Saturday, May 2, 2009 8:00 AM Kazi Manzur Rashid

For Us By Us

No, this is not at all a post of FubuMVC, I just borrowed the words for this post.

Jeff Atwood & Joel Spolsky thinks it is a compliment when they found there site design is copied by a Chinese site and I do agree it completely, specially when it is serving the same community that I belong to. And I also agree with Joel Spolsky that most (at least in my case) English as second language speaking developers prefer the local language when they are communicating between them. We made KiGG an Open Source Project from the very beginning and since the v2.0 is released people are really picking it for creating local .NET community sites in their own language:

 

dotnetomaniak_pl
Polish version

 

progg_ru
Russian version

 

9efish_com
Chinese version (I guess it is still under development)

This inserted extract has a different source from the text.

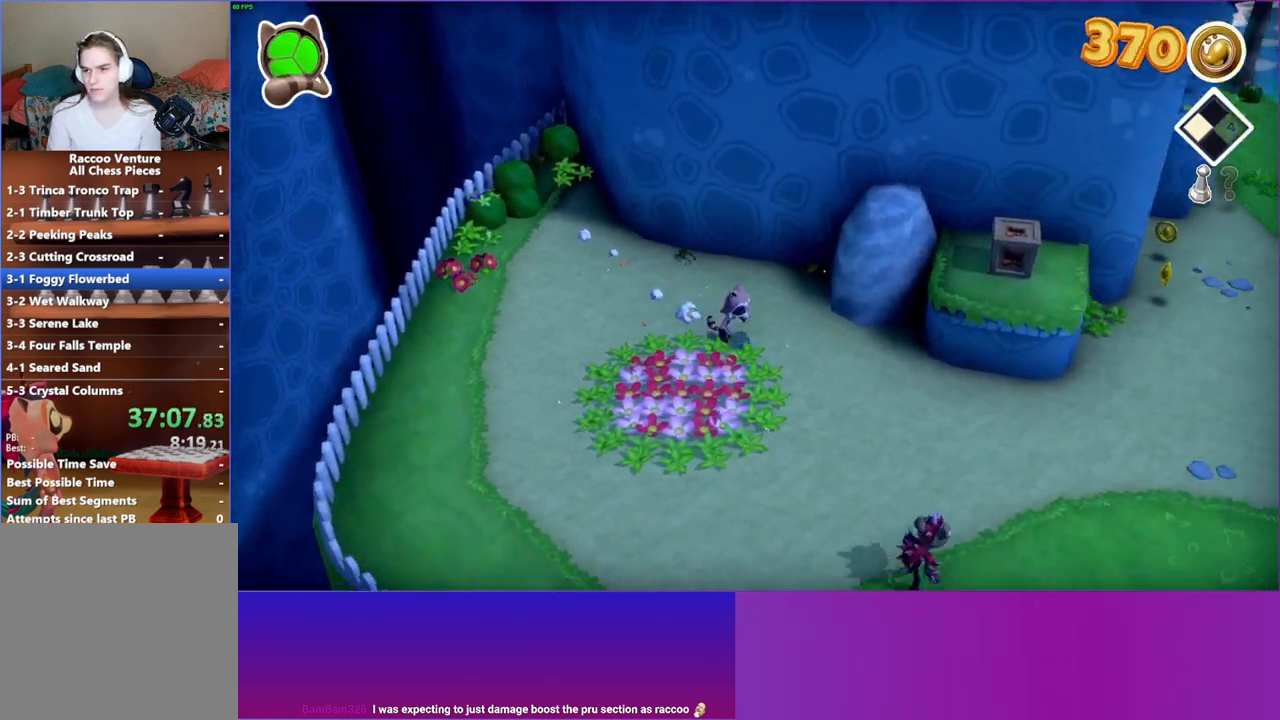
{"buttons": [], "left_stick": "up-right", "right_stick": "center", "events": [[150, "A", "down"], [350, "left_stick", "up-right"], [467, "A", "up"]]}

And this is the power of Open Source, the existing version contains absolutely zero support for localization, but the community picked and made it local for them, it has the same features and power as the original version and my sincere thanks to them who are behind these. As a side note I want to mention that localization is the highest priority that we will be adding in v3.0

Recently, I got few requests about the story publishing process from the peoples who are also planning to launch sites based upon KiGG. So instead of answering them individually, I preferred to write a post to explain it.

Like the many social news/links site the story appearing in the front-page is done based upon some algorithms and it has the complete support to add/replace/remove any of those algorithms. By default, it comes with 6 different algorithms.

The story publish process starts when the Publish method of StoryService is called.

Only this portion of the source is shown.